Le armi che vengono suggerite per assicurare la vittoria del teatro sul cinema ci si presentano come inattese e imprevedibili: «Noi stiamo costruendo un teatro che farà concorrenza al cinema, lasciateci solo portare a termine la nostra ‘cineficazione’ del teatro, lasciateci sperimentare sulla scena i mezzi tecnici dello schermo cinematografico (non nel senso che appenderemo uno schermo in teatro), lasciateci preparare un palcoscenico attrezzato con la tecnica più moderna, in grado di risolvere tutte le esigenze di uno spettacolo teatrale e a quel punto, vi daremo degli spettacoli che attireranno un pubblico non inferiore a quello dei cinematografi».

Ebbene sì: per competere con il cinema, il teatro del socialismo sovietico, dell’ideologia marxista, deve necessariamente ricorrere all’industrializzazione dei propri mezzi. Mejerchol’d parla specificatamente di taylorizzazione del processo di produzione teatrale: se organizzato meticolosamente, secondo gli standard della razionalizzazione socialista, deve essere l’ambiente di lavoro dell’operaio, altrettanto deve esserlo il suo ambiente di riposo. Un teatro che voglia coinvolgere la grande massa deve saper utilizzare con maestria tutte le conquiste tecniche. Tecnologia e ideologia devono stare sullo stesso piano, «il come è importante quanto il cosa». ‘Cineficazione del teatro’: un’espressione che, se isolata dal suo contesto, in questo preciso momento storico potrebbe farci rabbrividire, suonare come forzatamente contro corrente e provocatoria. Questo processo, per Mejerchol’d, dipende da una riorganizzazione globale del teatro e, soprattutto, dell’edificio teatrale. Una nave, così gli architetti devono immaginare il nuovo teatro: una nave con tiri di carico agili, con scene meccaniche che permettano di accelerare i processi di rappresentazione. Una platea ad anfiteatro e, soprattutto, un palscoscenico aperto per rendere sensibile la compresenza di attori e spettatori, per facilitare il loro percorso di collaborazione. Mejerchol’d dimostra un’attenzione affettuosa nei confronti dei lavoratori: i cambi scena devono essere rapidi, il buffet deve essere sostituito con il bancone all’italiana e gli atti trasformati in episodi in modo che il pubblico non debba correre per poter prendere l’ultimo tram. I camerini, ampi e attrezzati con docce, devono essere adiacenti al palco per permettere all’attore di seguire l’azione scenica e, soprattutto, per evitare che l’attore ‘si stanchi il cuore’ correndo su e giù per le scale scoscese di un retropalco. Avveniristico, utopistico, senz’altro. Il teatro della parola e del movimento sarà competitivo solo quando avrà conquistato l’autonomia dei propri mezzi tecnici e, allo stesso tempo, ci dice Mejerchol’d – lasciando a noi non troppe speranze – si imporrà soltanto quando il sistema socialista si sostituirà a quello capitalista.
_ _ _ _ _ _ _
*Cosa fare*. Riprendi il testo su Mejerchol’d e la cineficazione del teatro, continuandolo a partire dalla sua ultima frase. I dati non servono per svolgere questo compito.

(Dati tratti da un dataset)
_ _ _ _ _ _ _
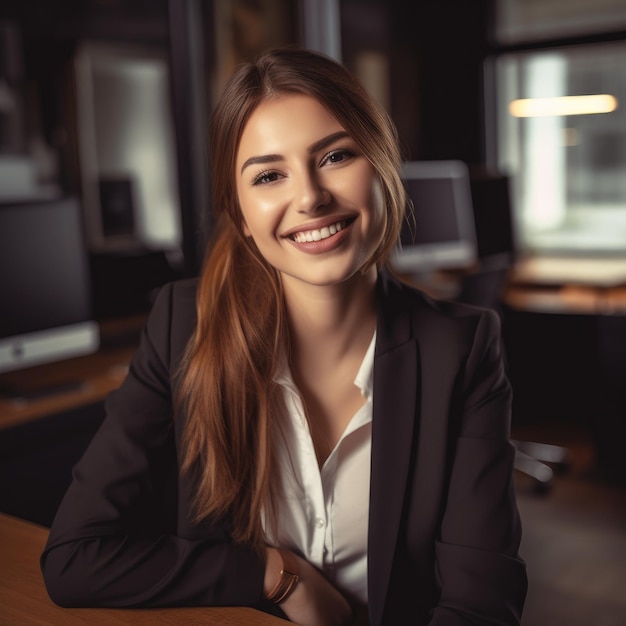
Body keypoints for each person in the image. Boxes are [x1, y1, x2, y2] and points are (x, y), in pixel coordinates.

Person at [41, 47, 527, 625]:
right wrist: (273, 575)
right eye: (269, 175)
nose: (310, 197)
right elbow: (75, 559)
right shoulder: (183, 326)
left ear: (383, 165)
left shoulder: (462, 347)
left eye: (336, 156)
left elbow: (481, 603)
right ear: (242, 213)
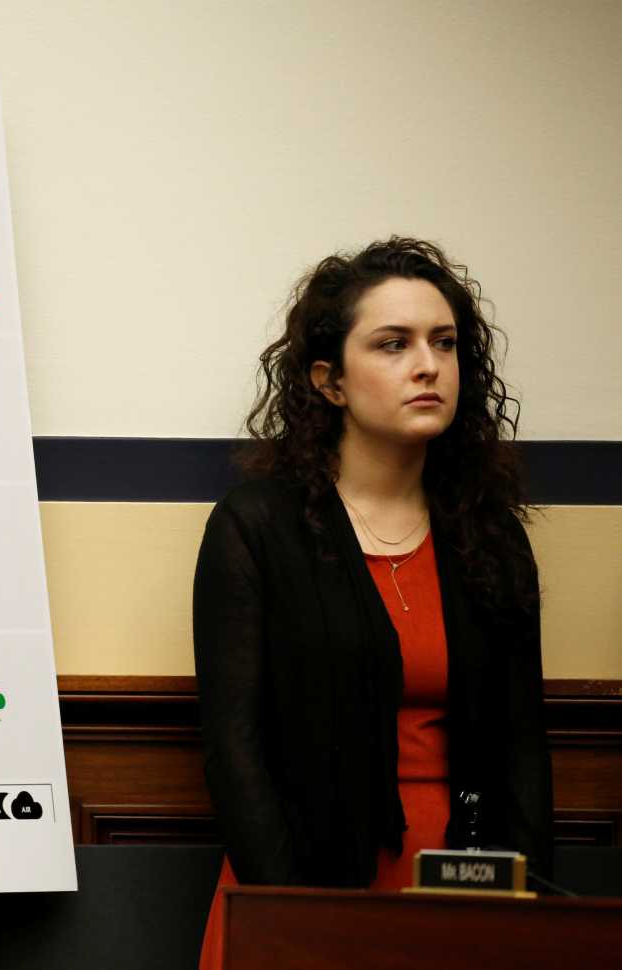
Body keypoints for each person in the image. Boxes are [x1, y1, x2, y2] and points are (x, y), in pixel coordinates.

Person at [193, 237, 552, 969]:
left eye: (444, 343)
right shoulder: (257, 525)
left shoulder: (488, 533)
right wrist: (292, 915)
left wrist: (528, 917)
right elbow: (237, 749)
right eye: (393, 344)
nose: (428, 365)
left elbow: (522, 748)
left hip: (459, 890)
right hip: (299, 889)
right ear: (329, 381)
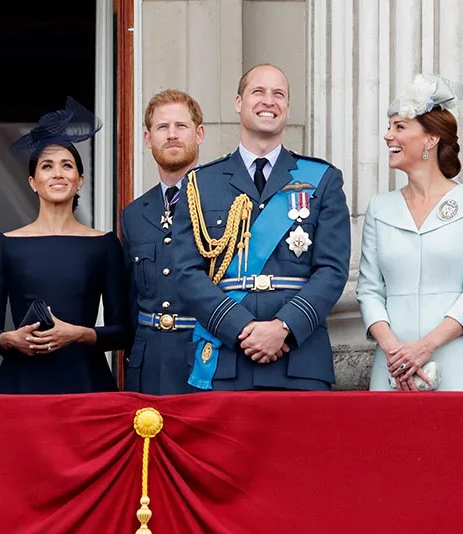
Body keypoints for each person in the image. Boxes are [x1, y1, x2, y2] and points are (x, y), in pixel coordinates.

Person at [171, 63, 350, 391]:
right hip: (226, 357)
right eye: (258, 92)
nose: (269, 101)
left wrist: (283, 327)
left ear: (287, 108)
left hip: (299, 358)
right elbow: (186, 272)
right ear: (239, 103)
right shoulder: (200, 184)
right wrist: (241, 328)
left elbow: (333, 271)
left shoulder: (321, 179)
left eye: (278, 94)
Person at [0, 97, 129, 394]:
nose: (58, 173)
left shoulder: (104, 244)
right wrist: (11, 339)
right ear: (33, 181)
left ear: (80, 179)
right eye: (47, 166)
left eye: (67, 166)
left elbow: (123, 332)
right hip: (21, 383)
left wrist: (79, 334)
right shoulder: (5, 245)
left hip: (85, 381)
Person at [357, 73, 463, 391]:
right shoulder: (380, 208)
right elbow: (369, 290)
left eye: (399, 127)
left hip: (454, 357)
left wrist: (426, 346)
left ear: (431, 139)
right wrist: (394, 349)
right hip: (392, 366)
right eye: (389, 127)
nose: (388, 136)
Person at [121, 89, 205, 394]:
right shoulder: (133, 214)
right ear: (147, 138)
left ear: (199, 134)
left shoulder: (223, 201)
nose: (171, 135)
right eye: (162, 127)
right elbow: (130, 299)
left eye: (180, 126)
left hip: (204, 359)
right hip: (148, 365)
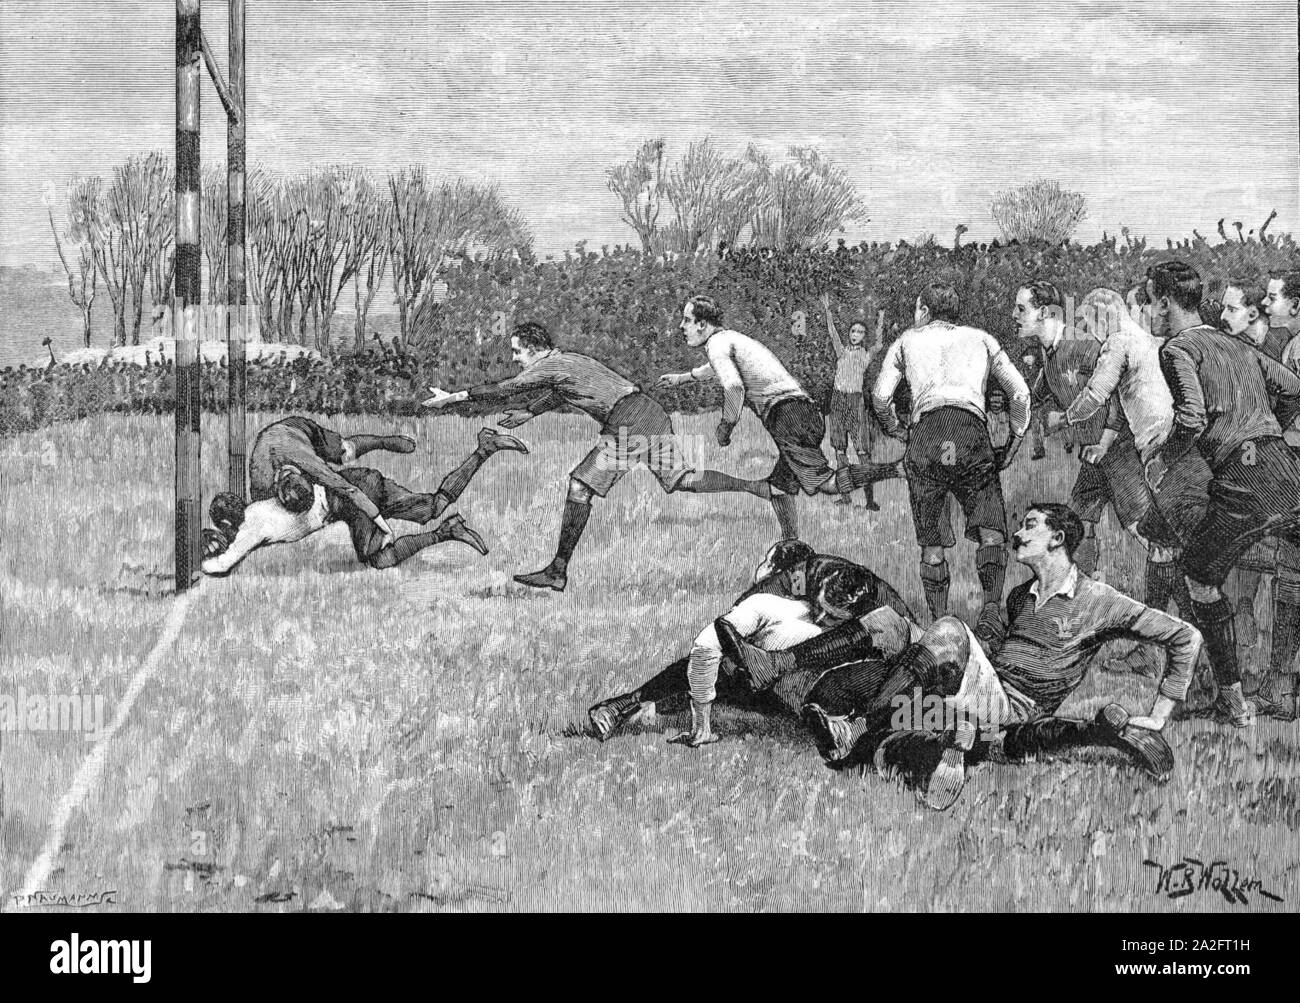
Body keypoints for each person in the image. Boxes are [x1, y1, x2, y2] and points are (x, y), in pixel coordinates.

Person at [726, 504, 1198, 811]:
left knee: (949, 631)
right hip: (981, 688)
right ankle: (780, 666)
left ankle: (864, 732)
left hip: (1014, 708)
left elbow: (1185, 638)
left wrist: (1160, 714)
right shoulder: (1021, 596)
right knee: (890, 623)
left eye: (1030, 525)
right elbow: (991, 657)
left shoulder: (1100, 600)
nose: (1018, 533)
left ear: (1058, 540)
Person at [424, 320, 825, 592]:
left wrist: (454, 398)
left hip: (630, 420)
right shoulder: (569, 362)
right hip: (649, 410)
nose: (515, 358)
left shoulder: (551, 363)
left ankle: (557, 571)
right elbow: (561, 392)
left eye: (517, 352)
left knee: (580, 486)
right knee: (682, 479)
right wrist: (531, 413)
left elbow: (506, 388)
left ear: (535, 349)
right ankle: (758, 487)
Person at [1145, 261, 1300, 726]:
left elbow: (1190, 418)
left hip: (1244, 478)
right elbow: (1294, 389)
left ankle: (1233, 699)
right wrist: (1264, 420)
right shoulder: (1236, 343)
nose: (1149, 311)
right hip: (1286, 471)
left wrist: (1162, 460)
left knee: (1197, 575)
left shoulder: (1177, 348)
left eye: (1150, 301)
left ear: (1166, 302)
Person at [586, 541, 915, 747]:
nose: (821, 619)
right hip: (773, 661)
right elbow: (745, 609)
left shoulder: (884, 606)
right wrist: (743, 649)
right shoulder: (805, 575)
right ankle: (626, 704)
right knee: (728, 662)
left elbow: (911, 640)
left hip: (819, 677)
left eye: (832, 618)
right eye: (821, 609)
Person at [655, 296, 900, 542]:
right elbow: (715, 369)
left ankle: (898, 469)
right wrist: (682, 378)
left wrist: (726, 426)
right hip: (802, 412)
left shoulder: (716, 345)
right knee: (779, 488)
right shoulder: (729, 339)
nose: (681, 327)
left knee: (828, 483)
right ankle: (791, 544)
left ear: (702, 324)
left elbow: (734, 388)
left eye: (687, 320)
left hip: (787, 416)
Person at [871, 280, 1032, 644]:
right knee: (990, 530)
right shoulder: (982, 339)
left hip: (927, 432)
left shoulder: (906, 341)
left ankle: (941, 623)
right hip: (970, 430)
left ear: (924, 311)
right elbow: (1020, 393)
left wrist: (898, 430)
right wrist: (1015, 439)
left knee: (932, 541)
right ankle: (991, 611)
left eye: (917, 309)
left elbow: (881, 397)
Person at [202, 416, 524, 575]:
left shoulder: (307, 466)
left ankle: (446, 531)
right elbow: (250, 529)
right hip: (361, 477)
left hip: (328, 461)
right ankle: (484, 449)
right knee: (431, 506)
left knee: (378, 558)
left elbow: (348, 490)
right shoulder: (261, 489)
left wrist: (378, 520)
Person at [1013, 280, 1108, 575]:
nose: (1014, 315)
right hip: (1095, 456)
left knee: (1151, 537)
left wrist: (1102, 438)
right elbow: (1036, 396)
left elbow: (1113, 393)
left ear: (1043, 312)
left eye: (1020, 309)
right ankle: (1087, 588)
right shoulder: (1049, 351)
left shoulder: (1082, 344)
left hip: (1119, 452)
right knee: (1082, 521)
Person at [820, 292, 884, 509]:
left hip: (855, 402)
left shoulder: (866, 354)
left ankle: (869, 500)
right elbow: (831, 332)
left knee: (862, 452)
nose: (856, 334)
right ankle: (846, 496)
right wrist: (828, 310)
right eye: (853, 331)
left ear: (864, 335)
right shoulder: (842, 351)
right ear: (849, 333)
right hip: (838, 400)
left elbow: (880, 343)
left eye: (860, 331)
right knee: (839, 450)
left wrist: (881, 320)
_ _ _ _ _ _ _
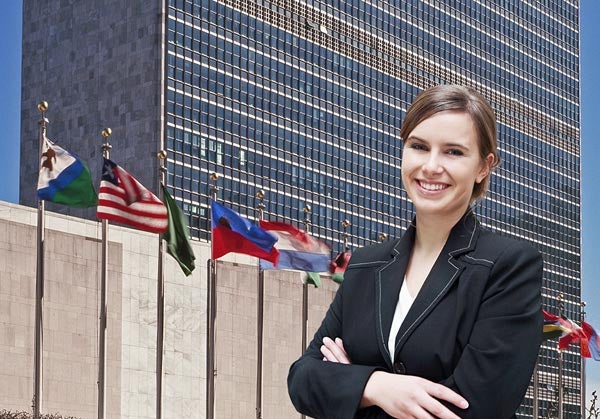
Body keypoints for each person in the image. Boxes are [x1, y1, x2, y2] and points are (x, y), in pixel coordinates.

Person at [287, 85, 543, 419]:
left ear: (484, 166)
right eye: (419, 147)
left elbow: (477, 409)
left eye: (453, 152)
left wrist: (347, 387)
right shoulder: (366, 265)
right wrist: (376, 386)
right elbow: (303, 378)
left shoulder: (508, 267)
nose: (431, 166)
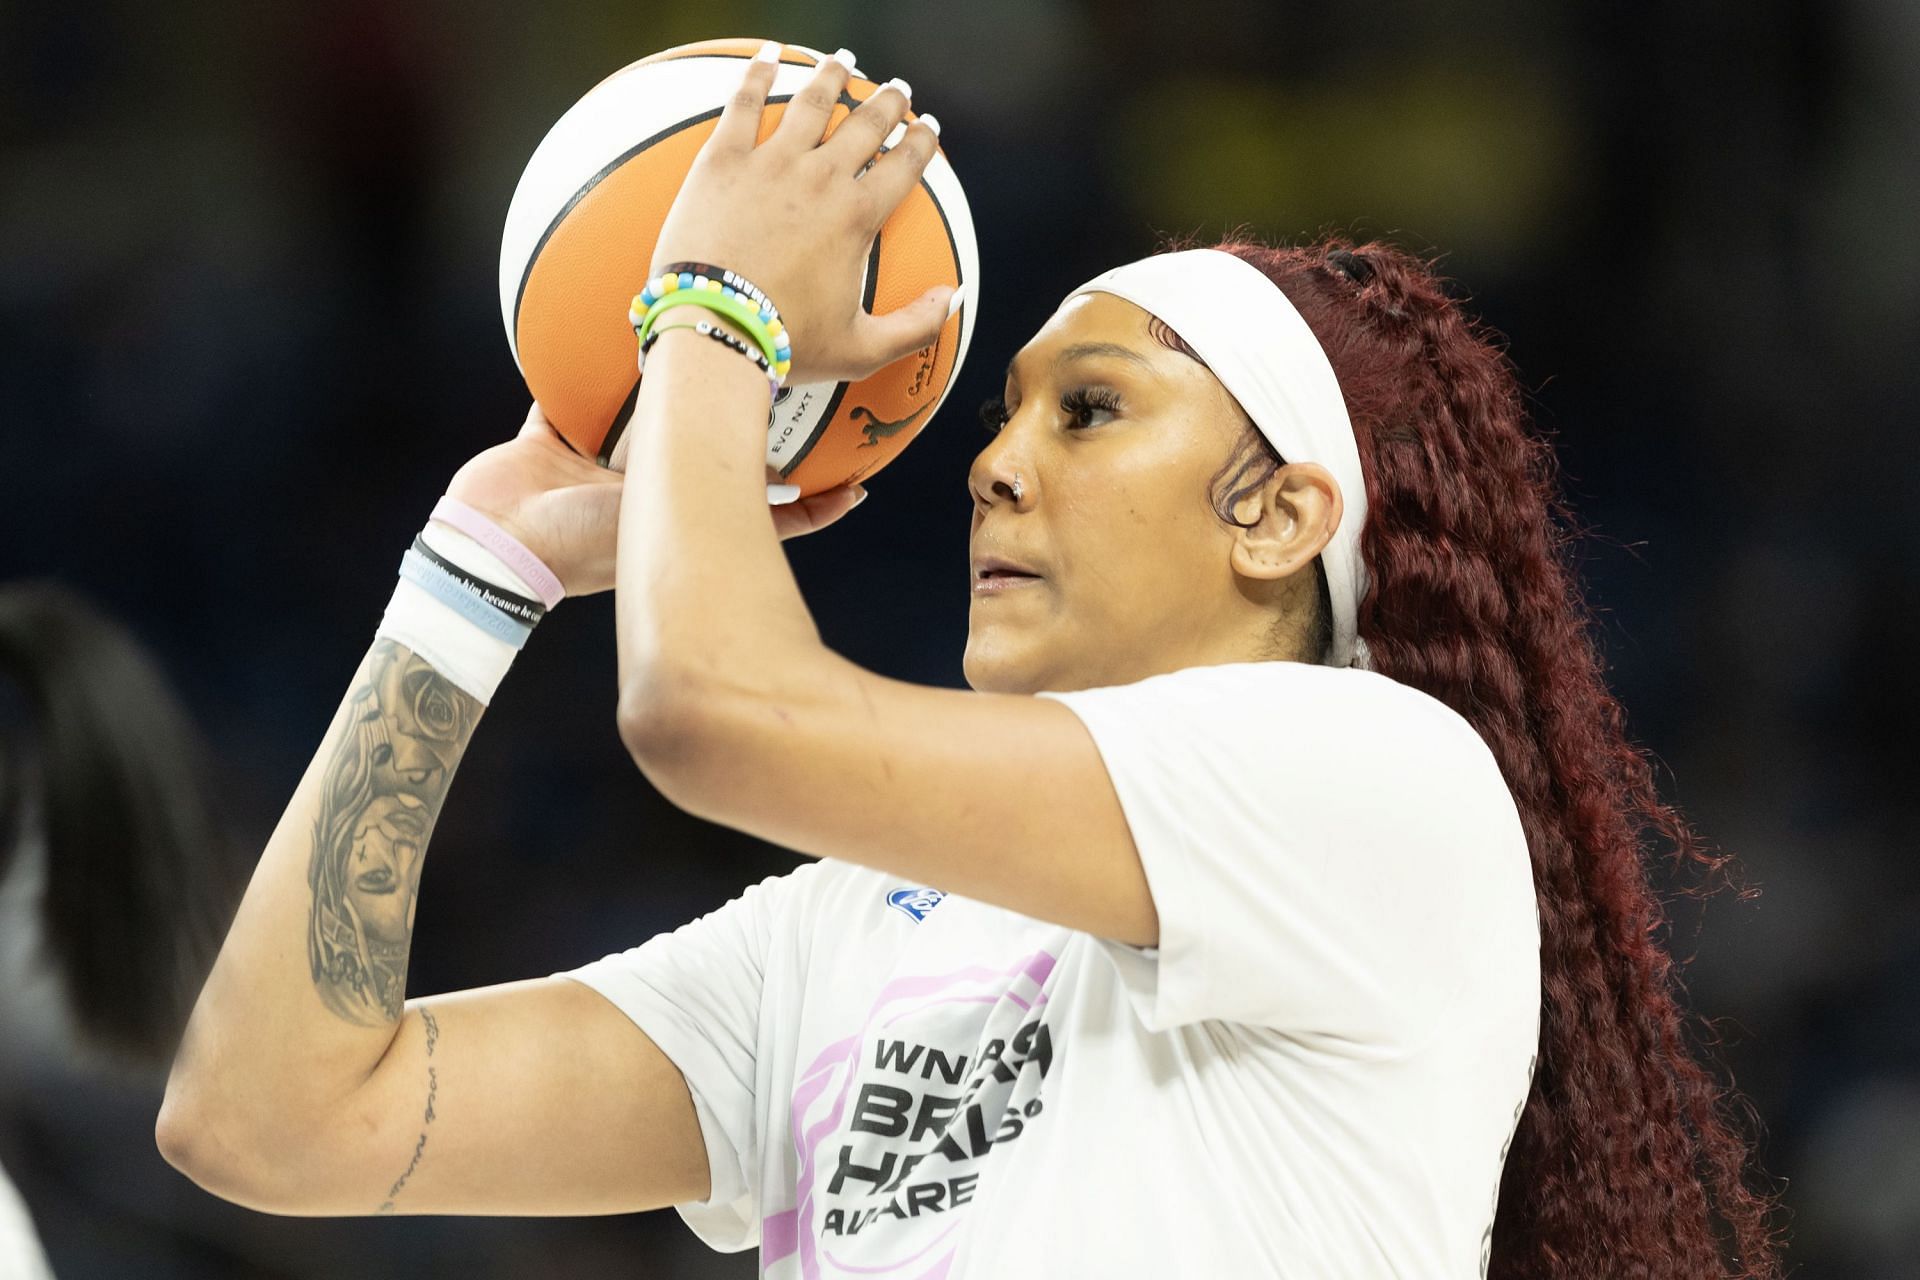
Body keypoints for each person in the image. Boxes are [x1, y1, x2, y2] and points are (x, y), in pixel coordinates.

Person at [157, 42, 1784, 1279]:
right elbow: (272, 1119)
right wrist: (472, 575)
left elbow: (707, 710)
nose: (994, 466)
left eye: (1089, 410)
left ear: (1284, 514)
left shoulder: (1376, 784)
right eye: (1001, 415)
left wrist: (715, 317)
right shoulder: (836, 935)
_ _ _ _ _ _ _
*Risposta al compito*.
Nello stesso testo Mejerchol’d fa un appunto particolarmente interessante per quanto riguarda l’Italia – paese della cui tradizione teatrale, soprattutto rispetto alla Commedia dell’Arte (parteggiando per Gozzi e non per Goldoni), egli fu avido studioso e ammiratore. Dice: «Due o tre anni fa, viaggiando per l’Italia ho potuto constatare, con mio grande stupore, che in questo Paese, dove era nato lo splendido teatro dell’improvvisazione, […] oggi, il teatro non esiste. […] Le radici del teatro italiano sono sane, ma manca un’organizzazione capace di prendersi cura di questa tenera pianticella e di impedire che muoia soffocata».

Condanna Marinetti e il futurismo, il cui motto ‘Abbasso le tradizioni!’ tradisce quel bisogno di spettacoli, quella formula, panem et circenses che, secondo Mejerchol’d, è di forte attualità: «Chi, allora, ha sfruttato questa particolare inclinazione del popolo italiano per un teatro puro, per un teatro di strada, per una teatralità festosa dalle forti tinte? I rappresentanti della Chiesa».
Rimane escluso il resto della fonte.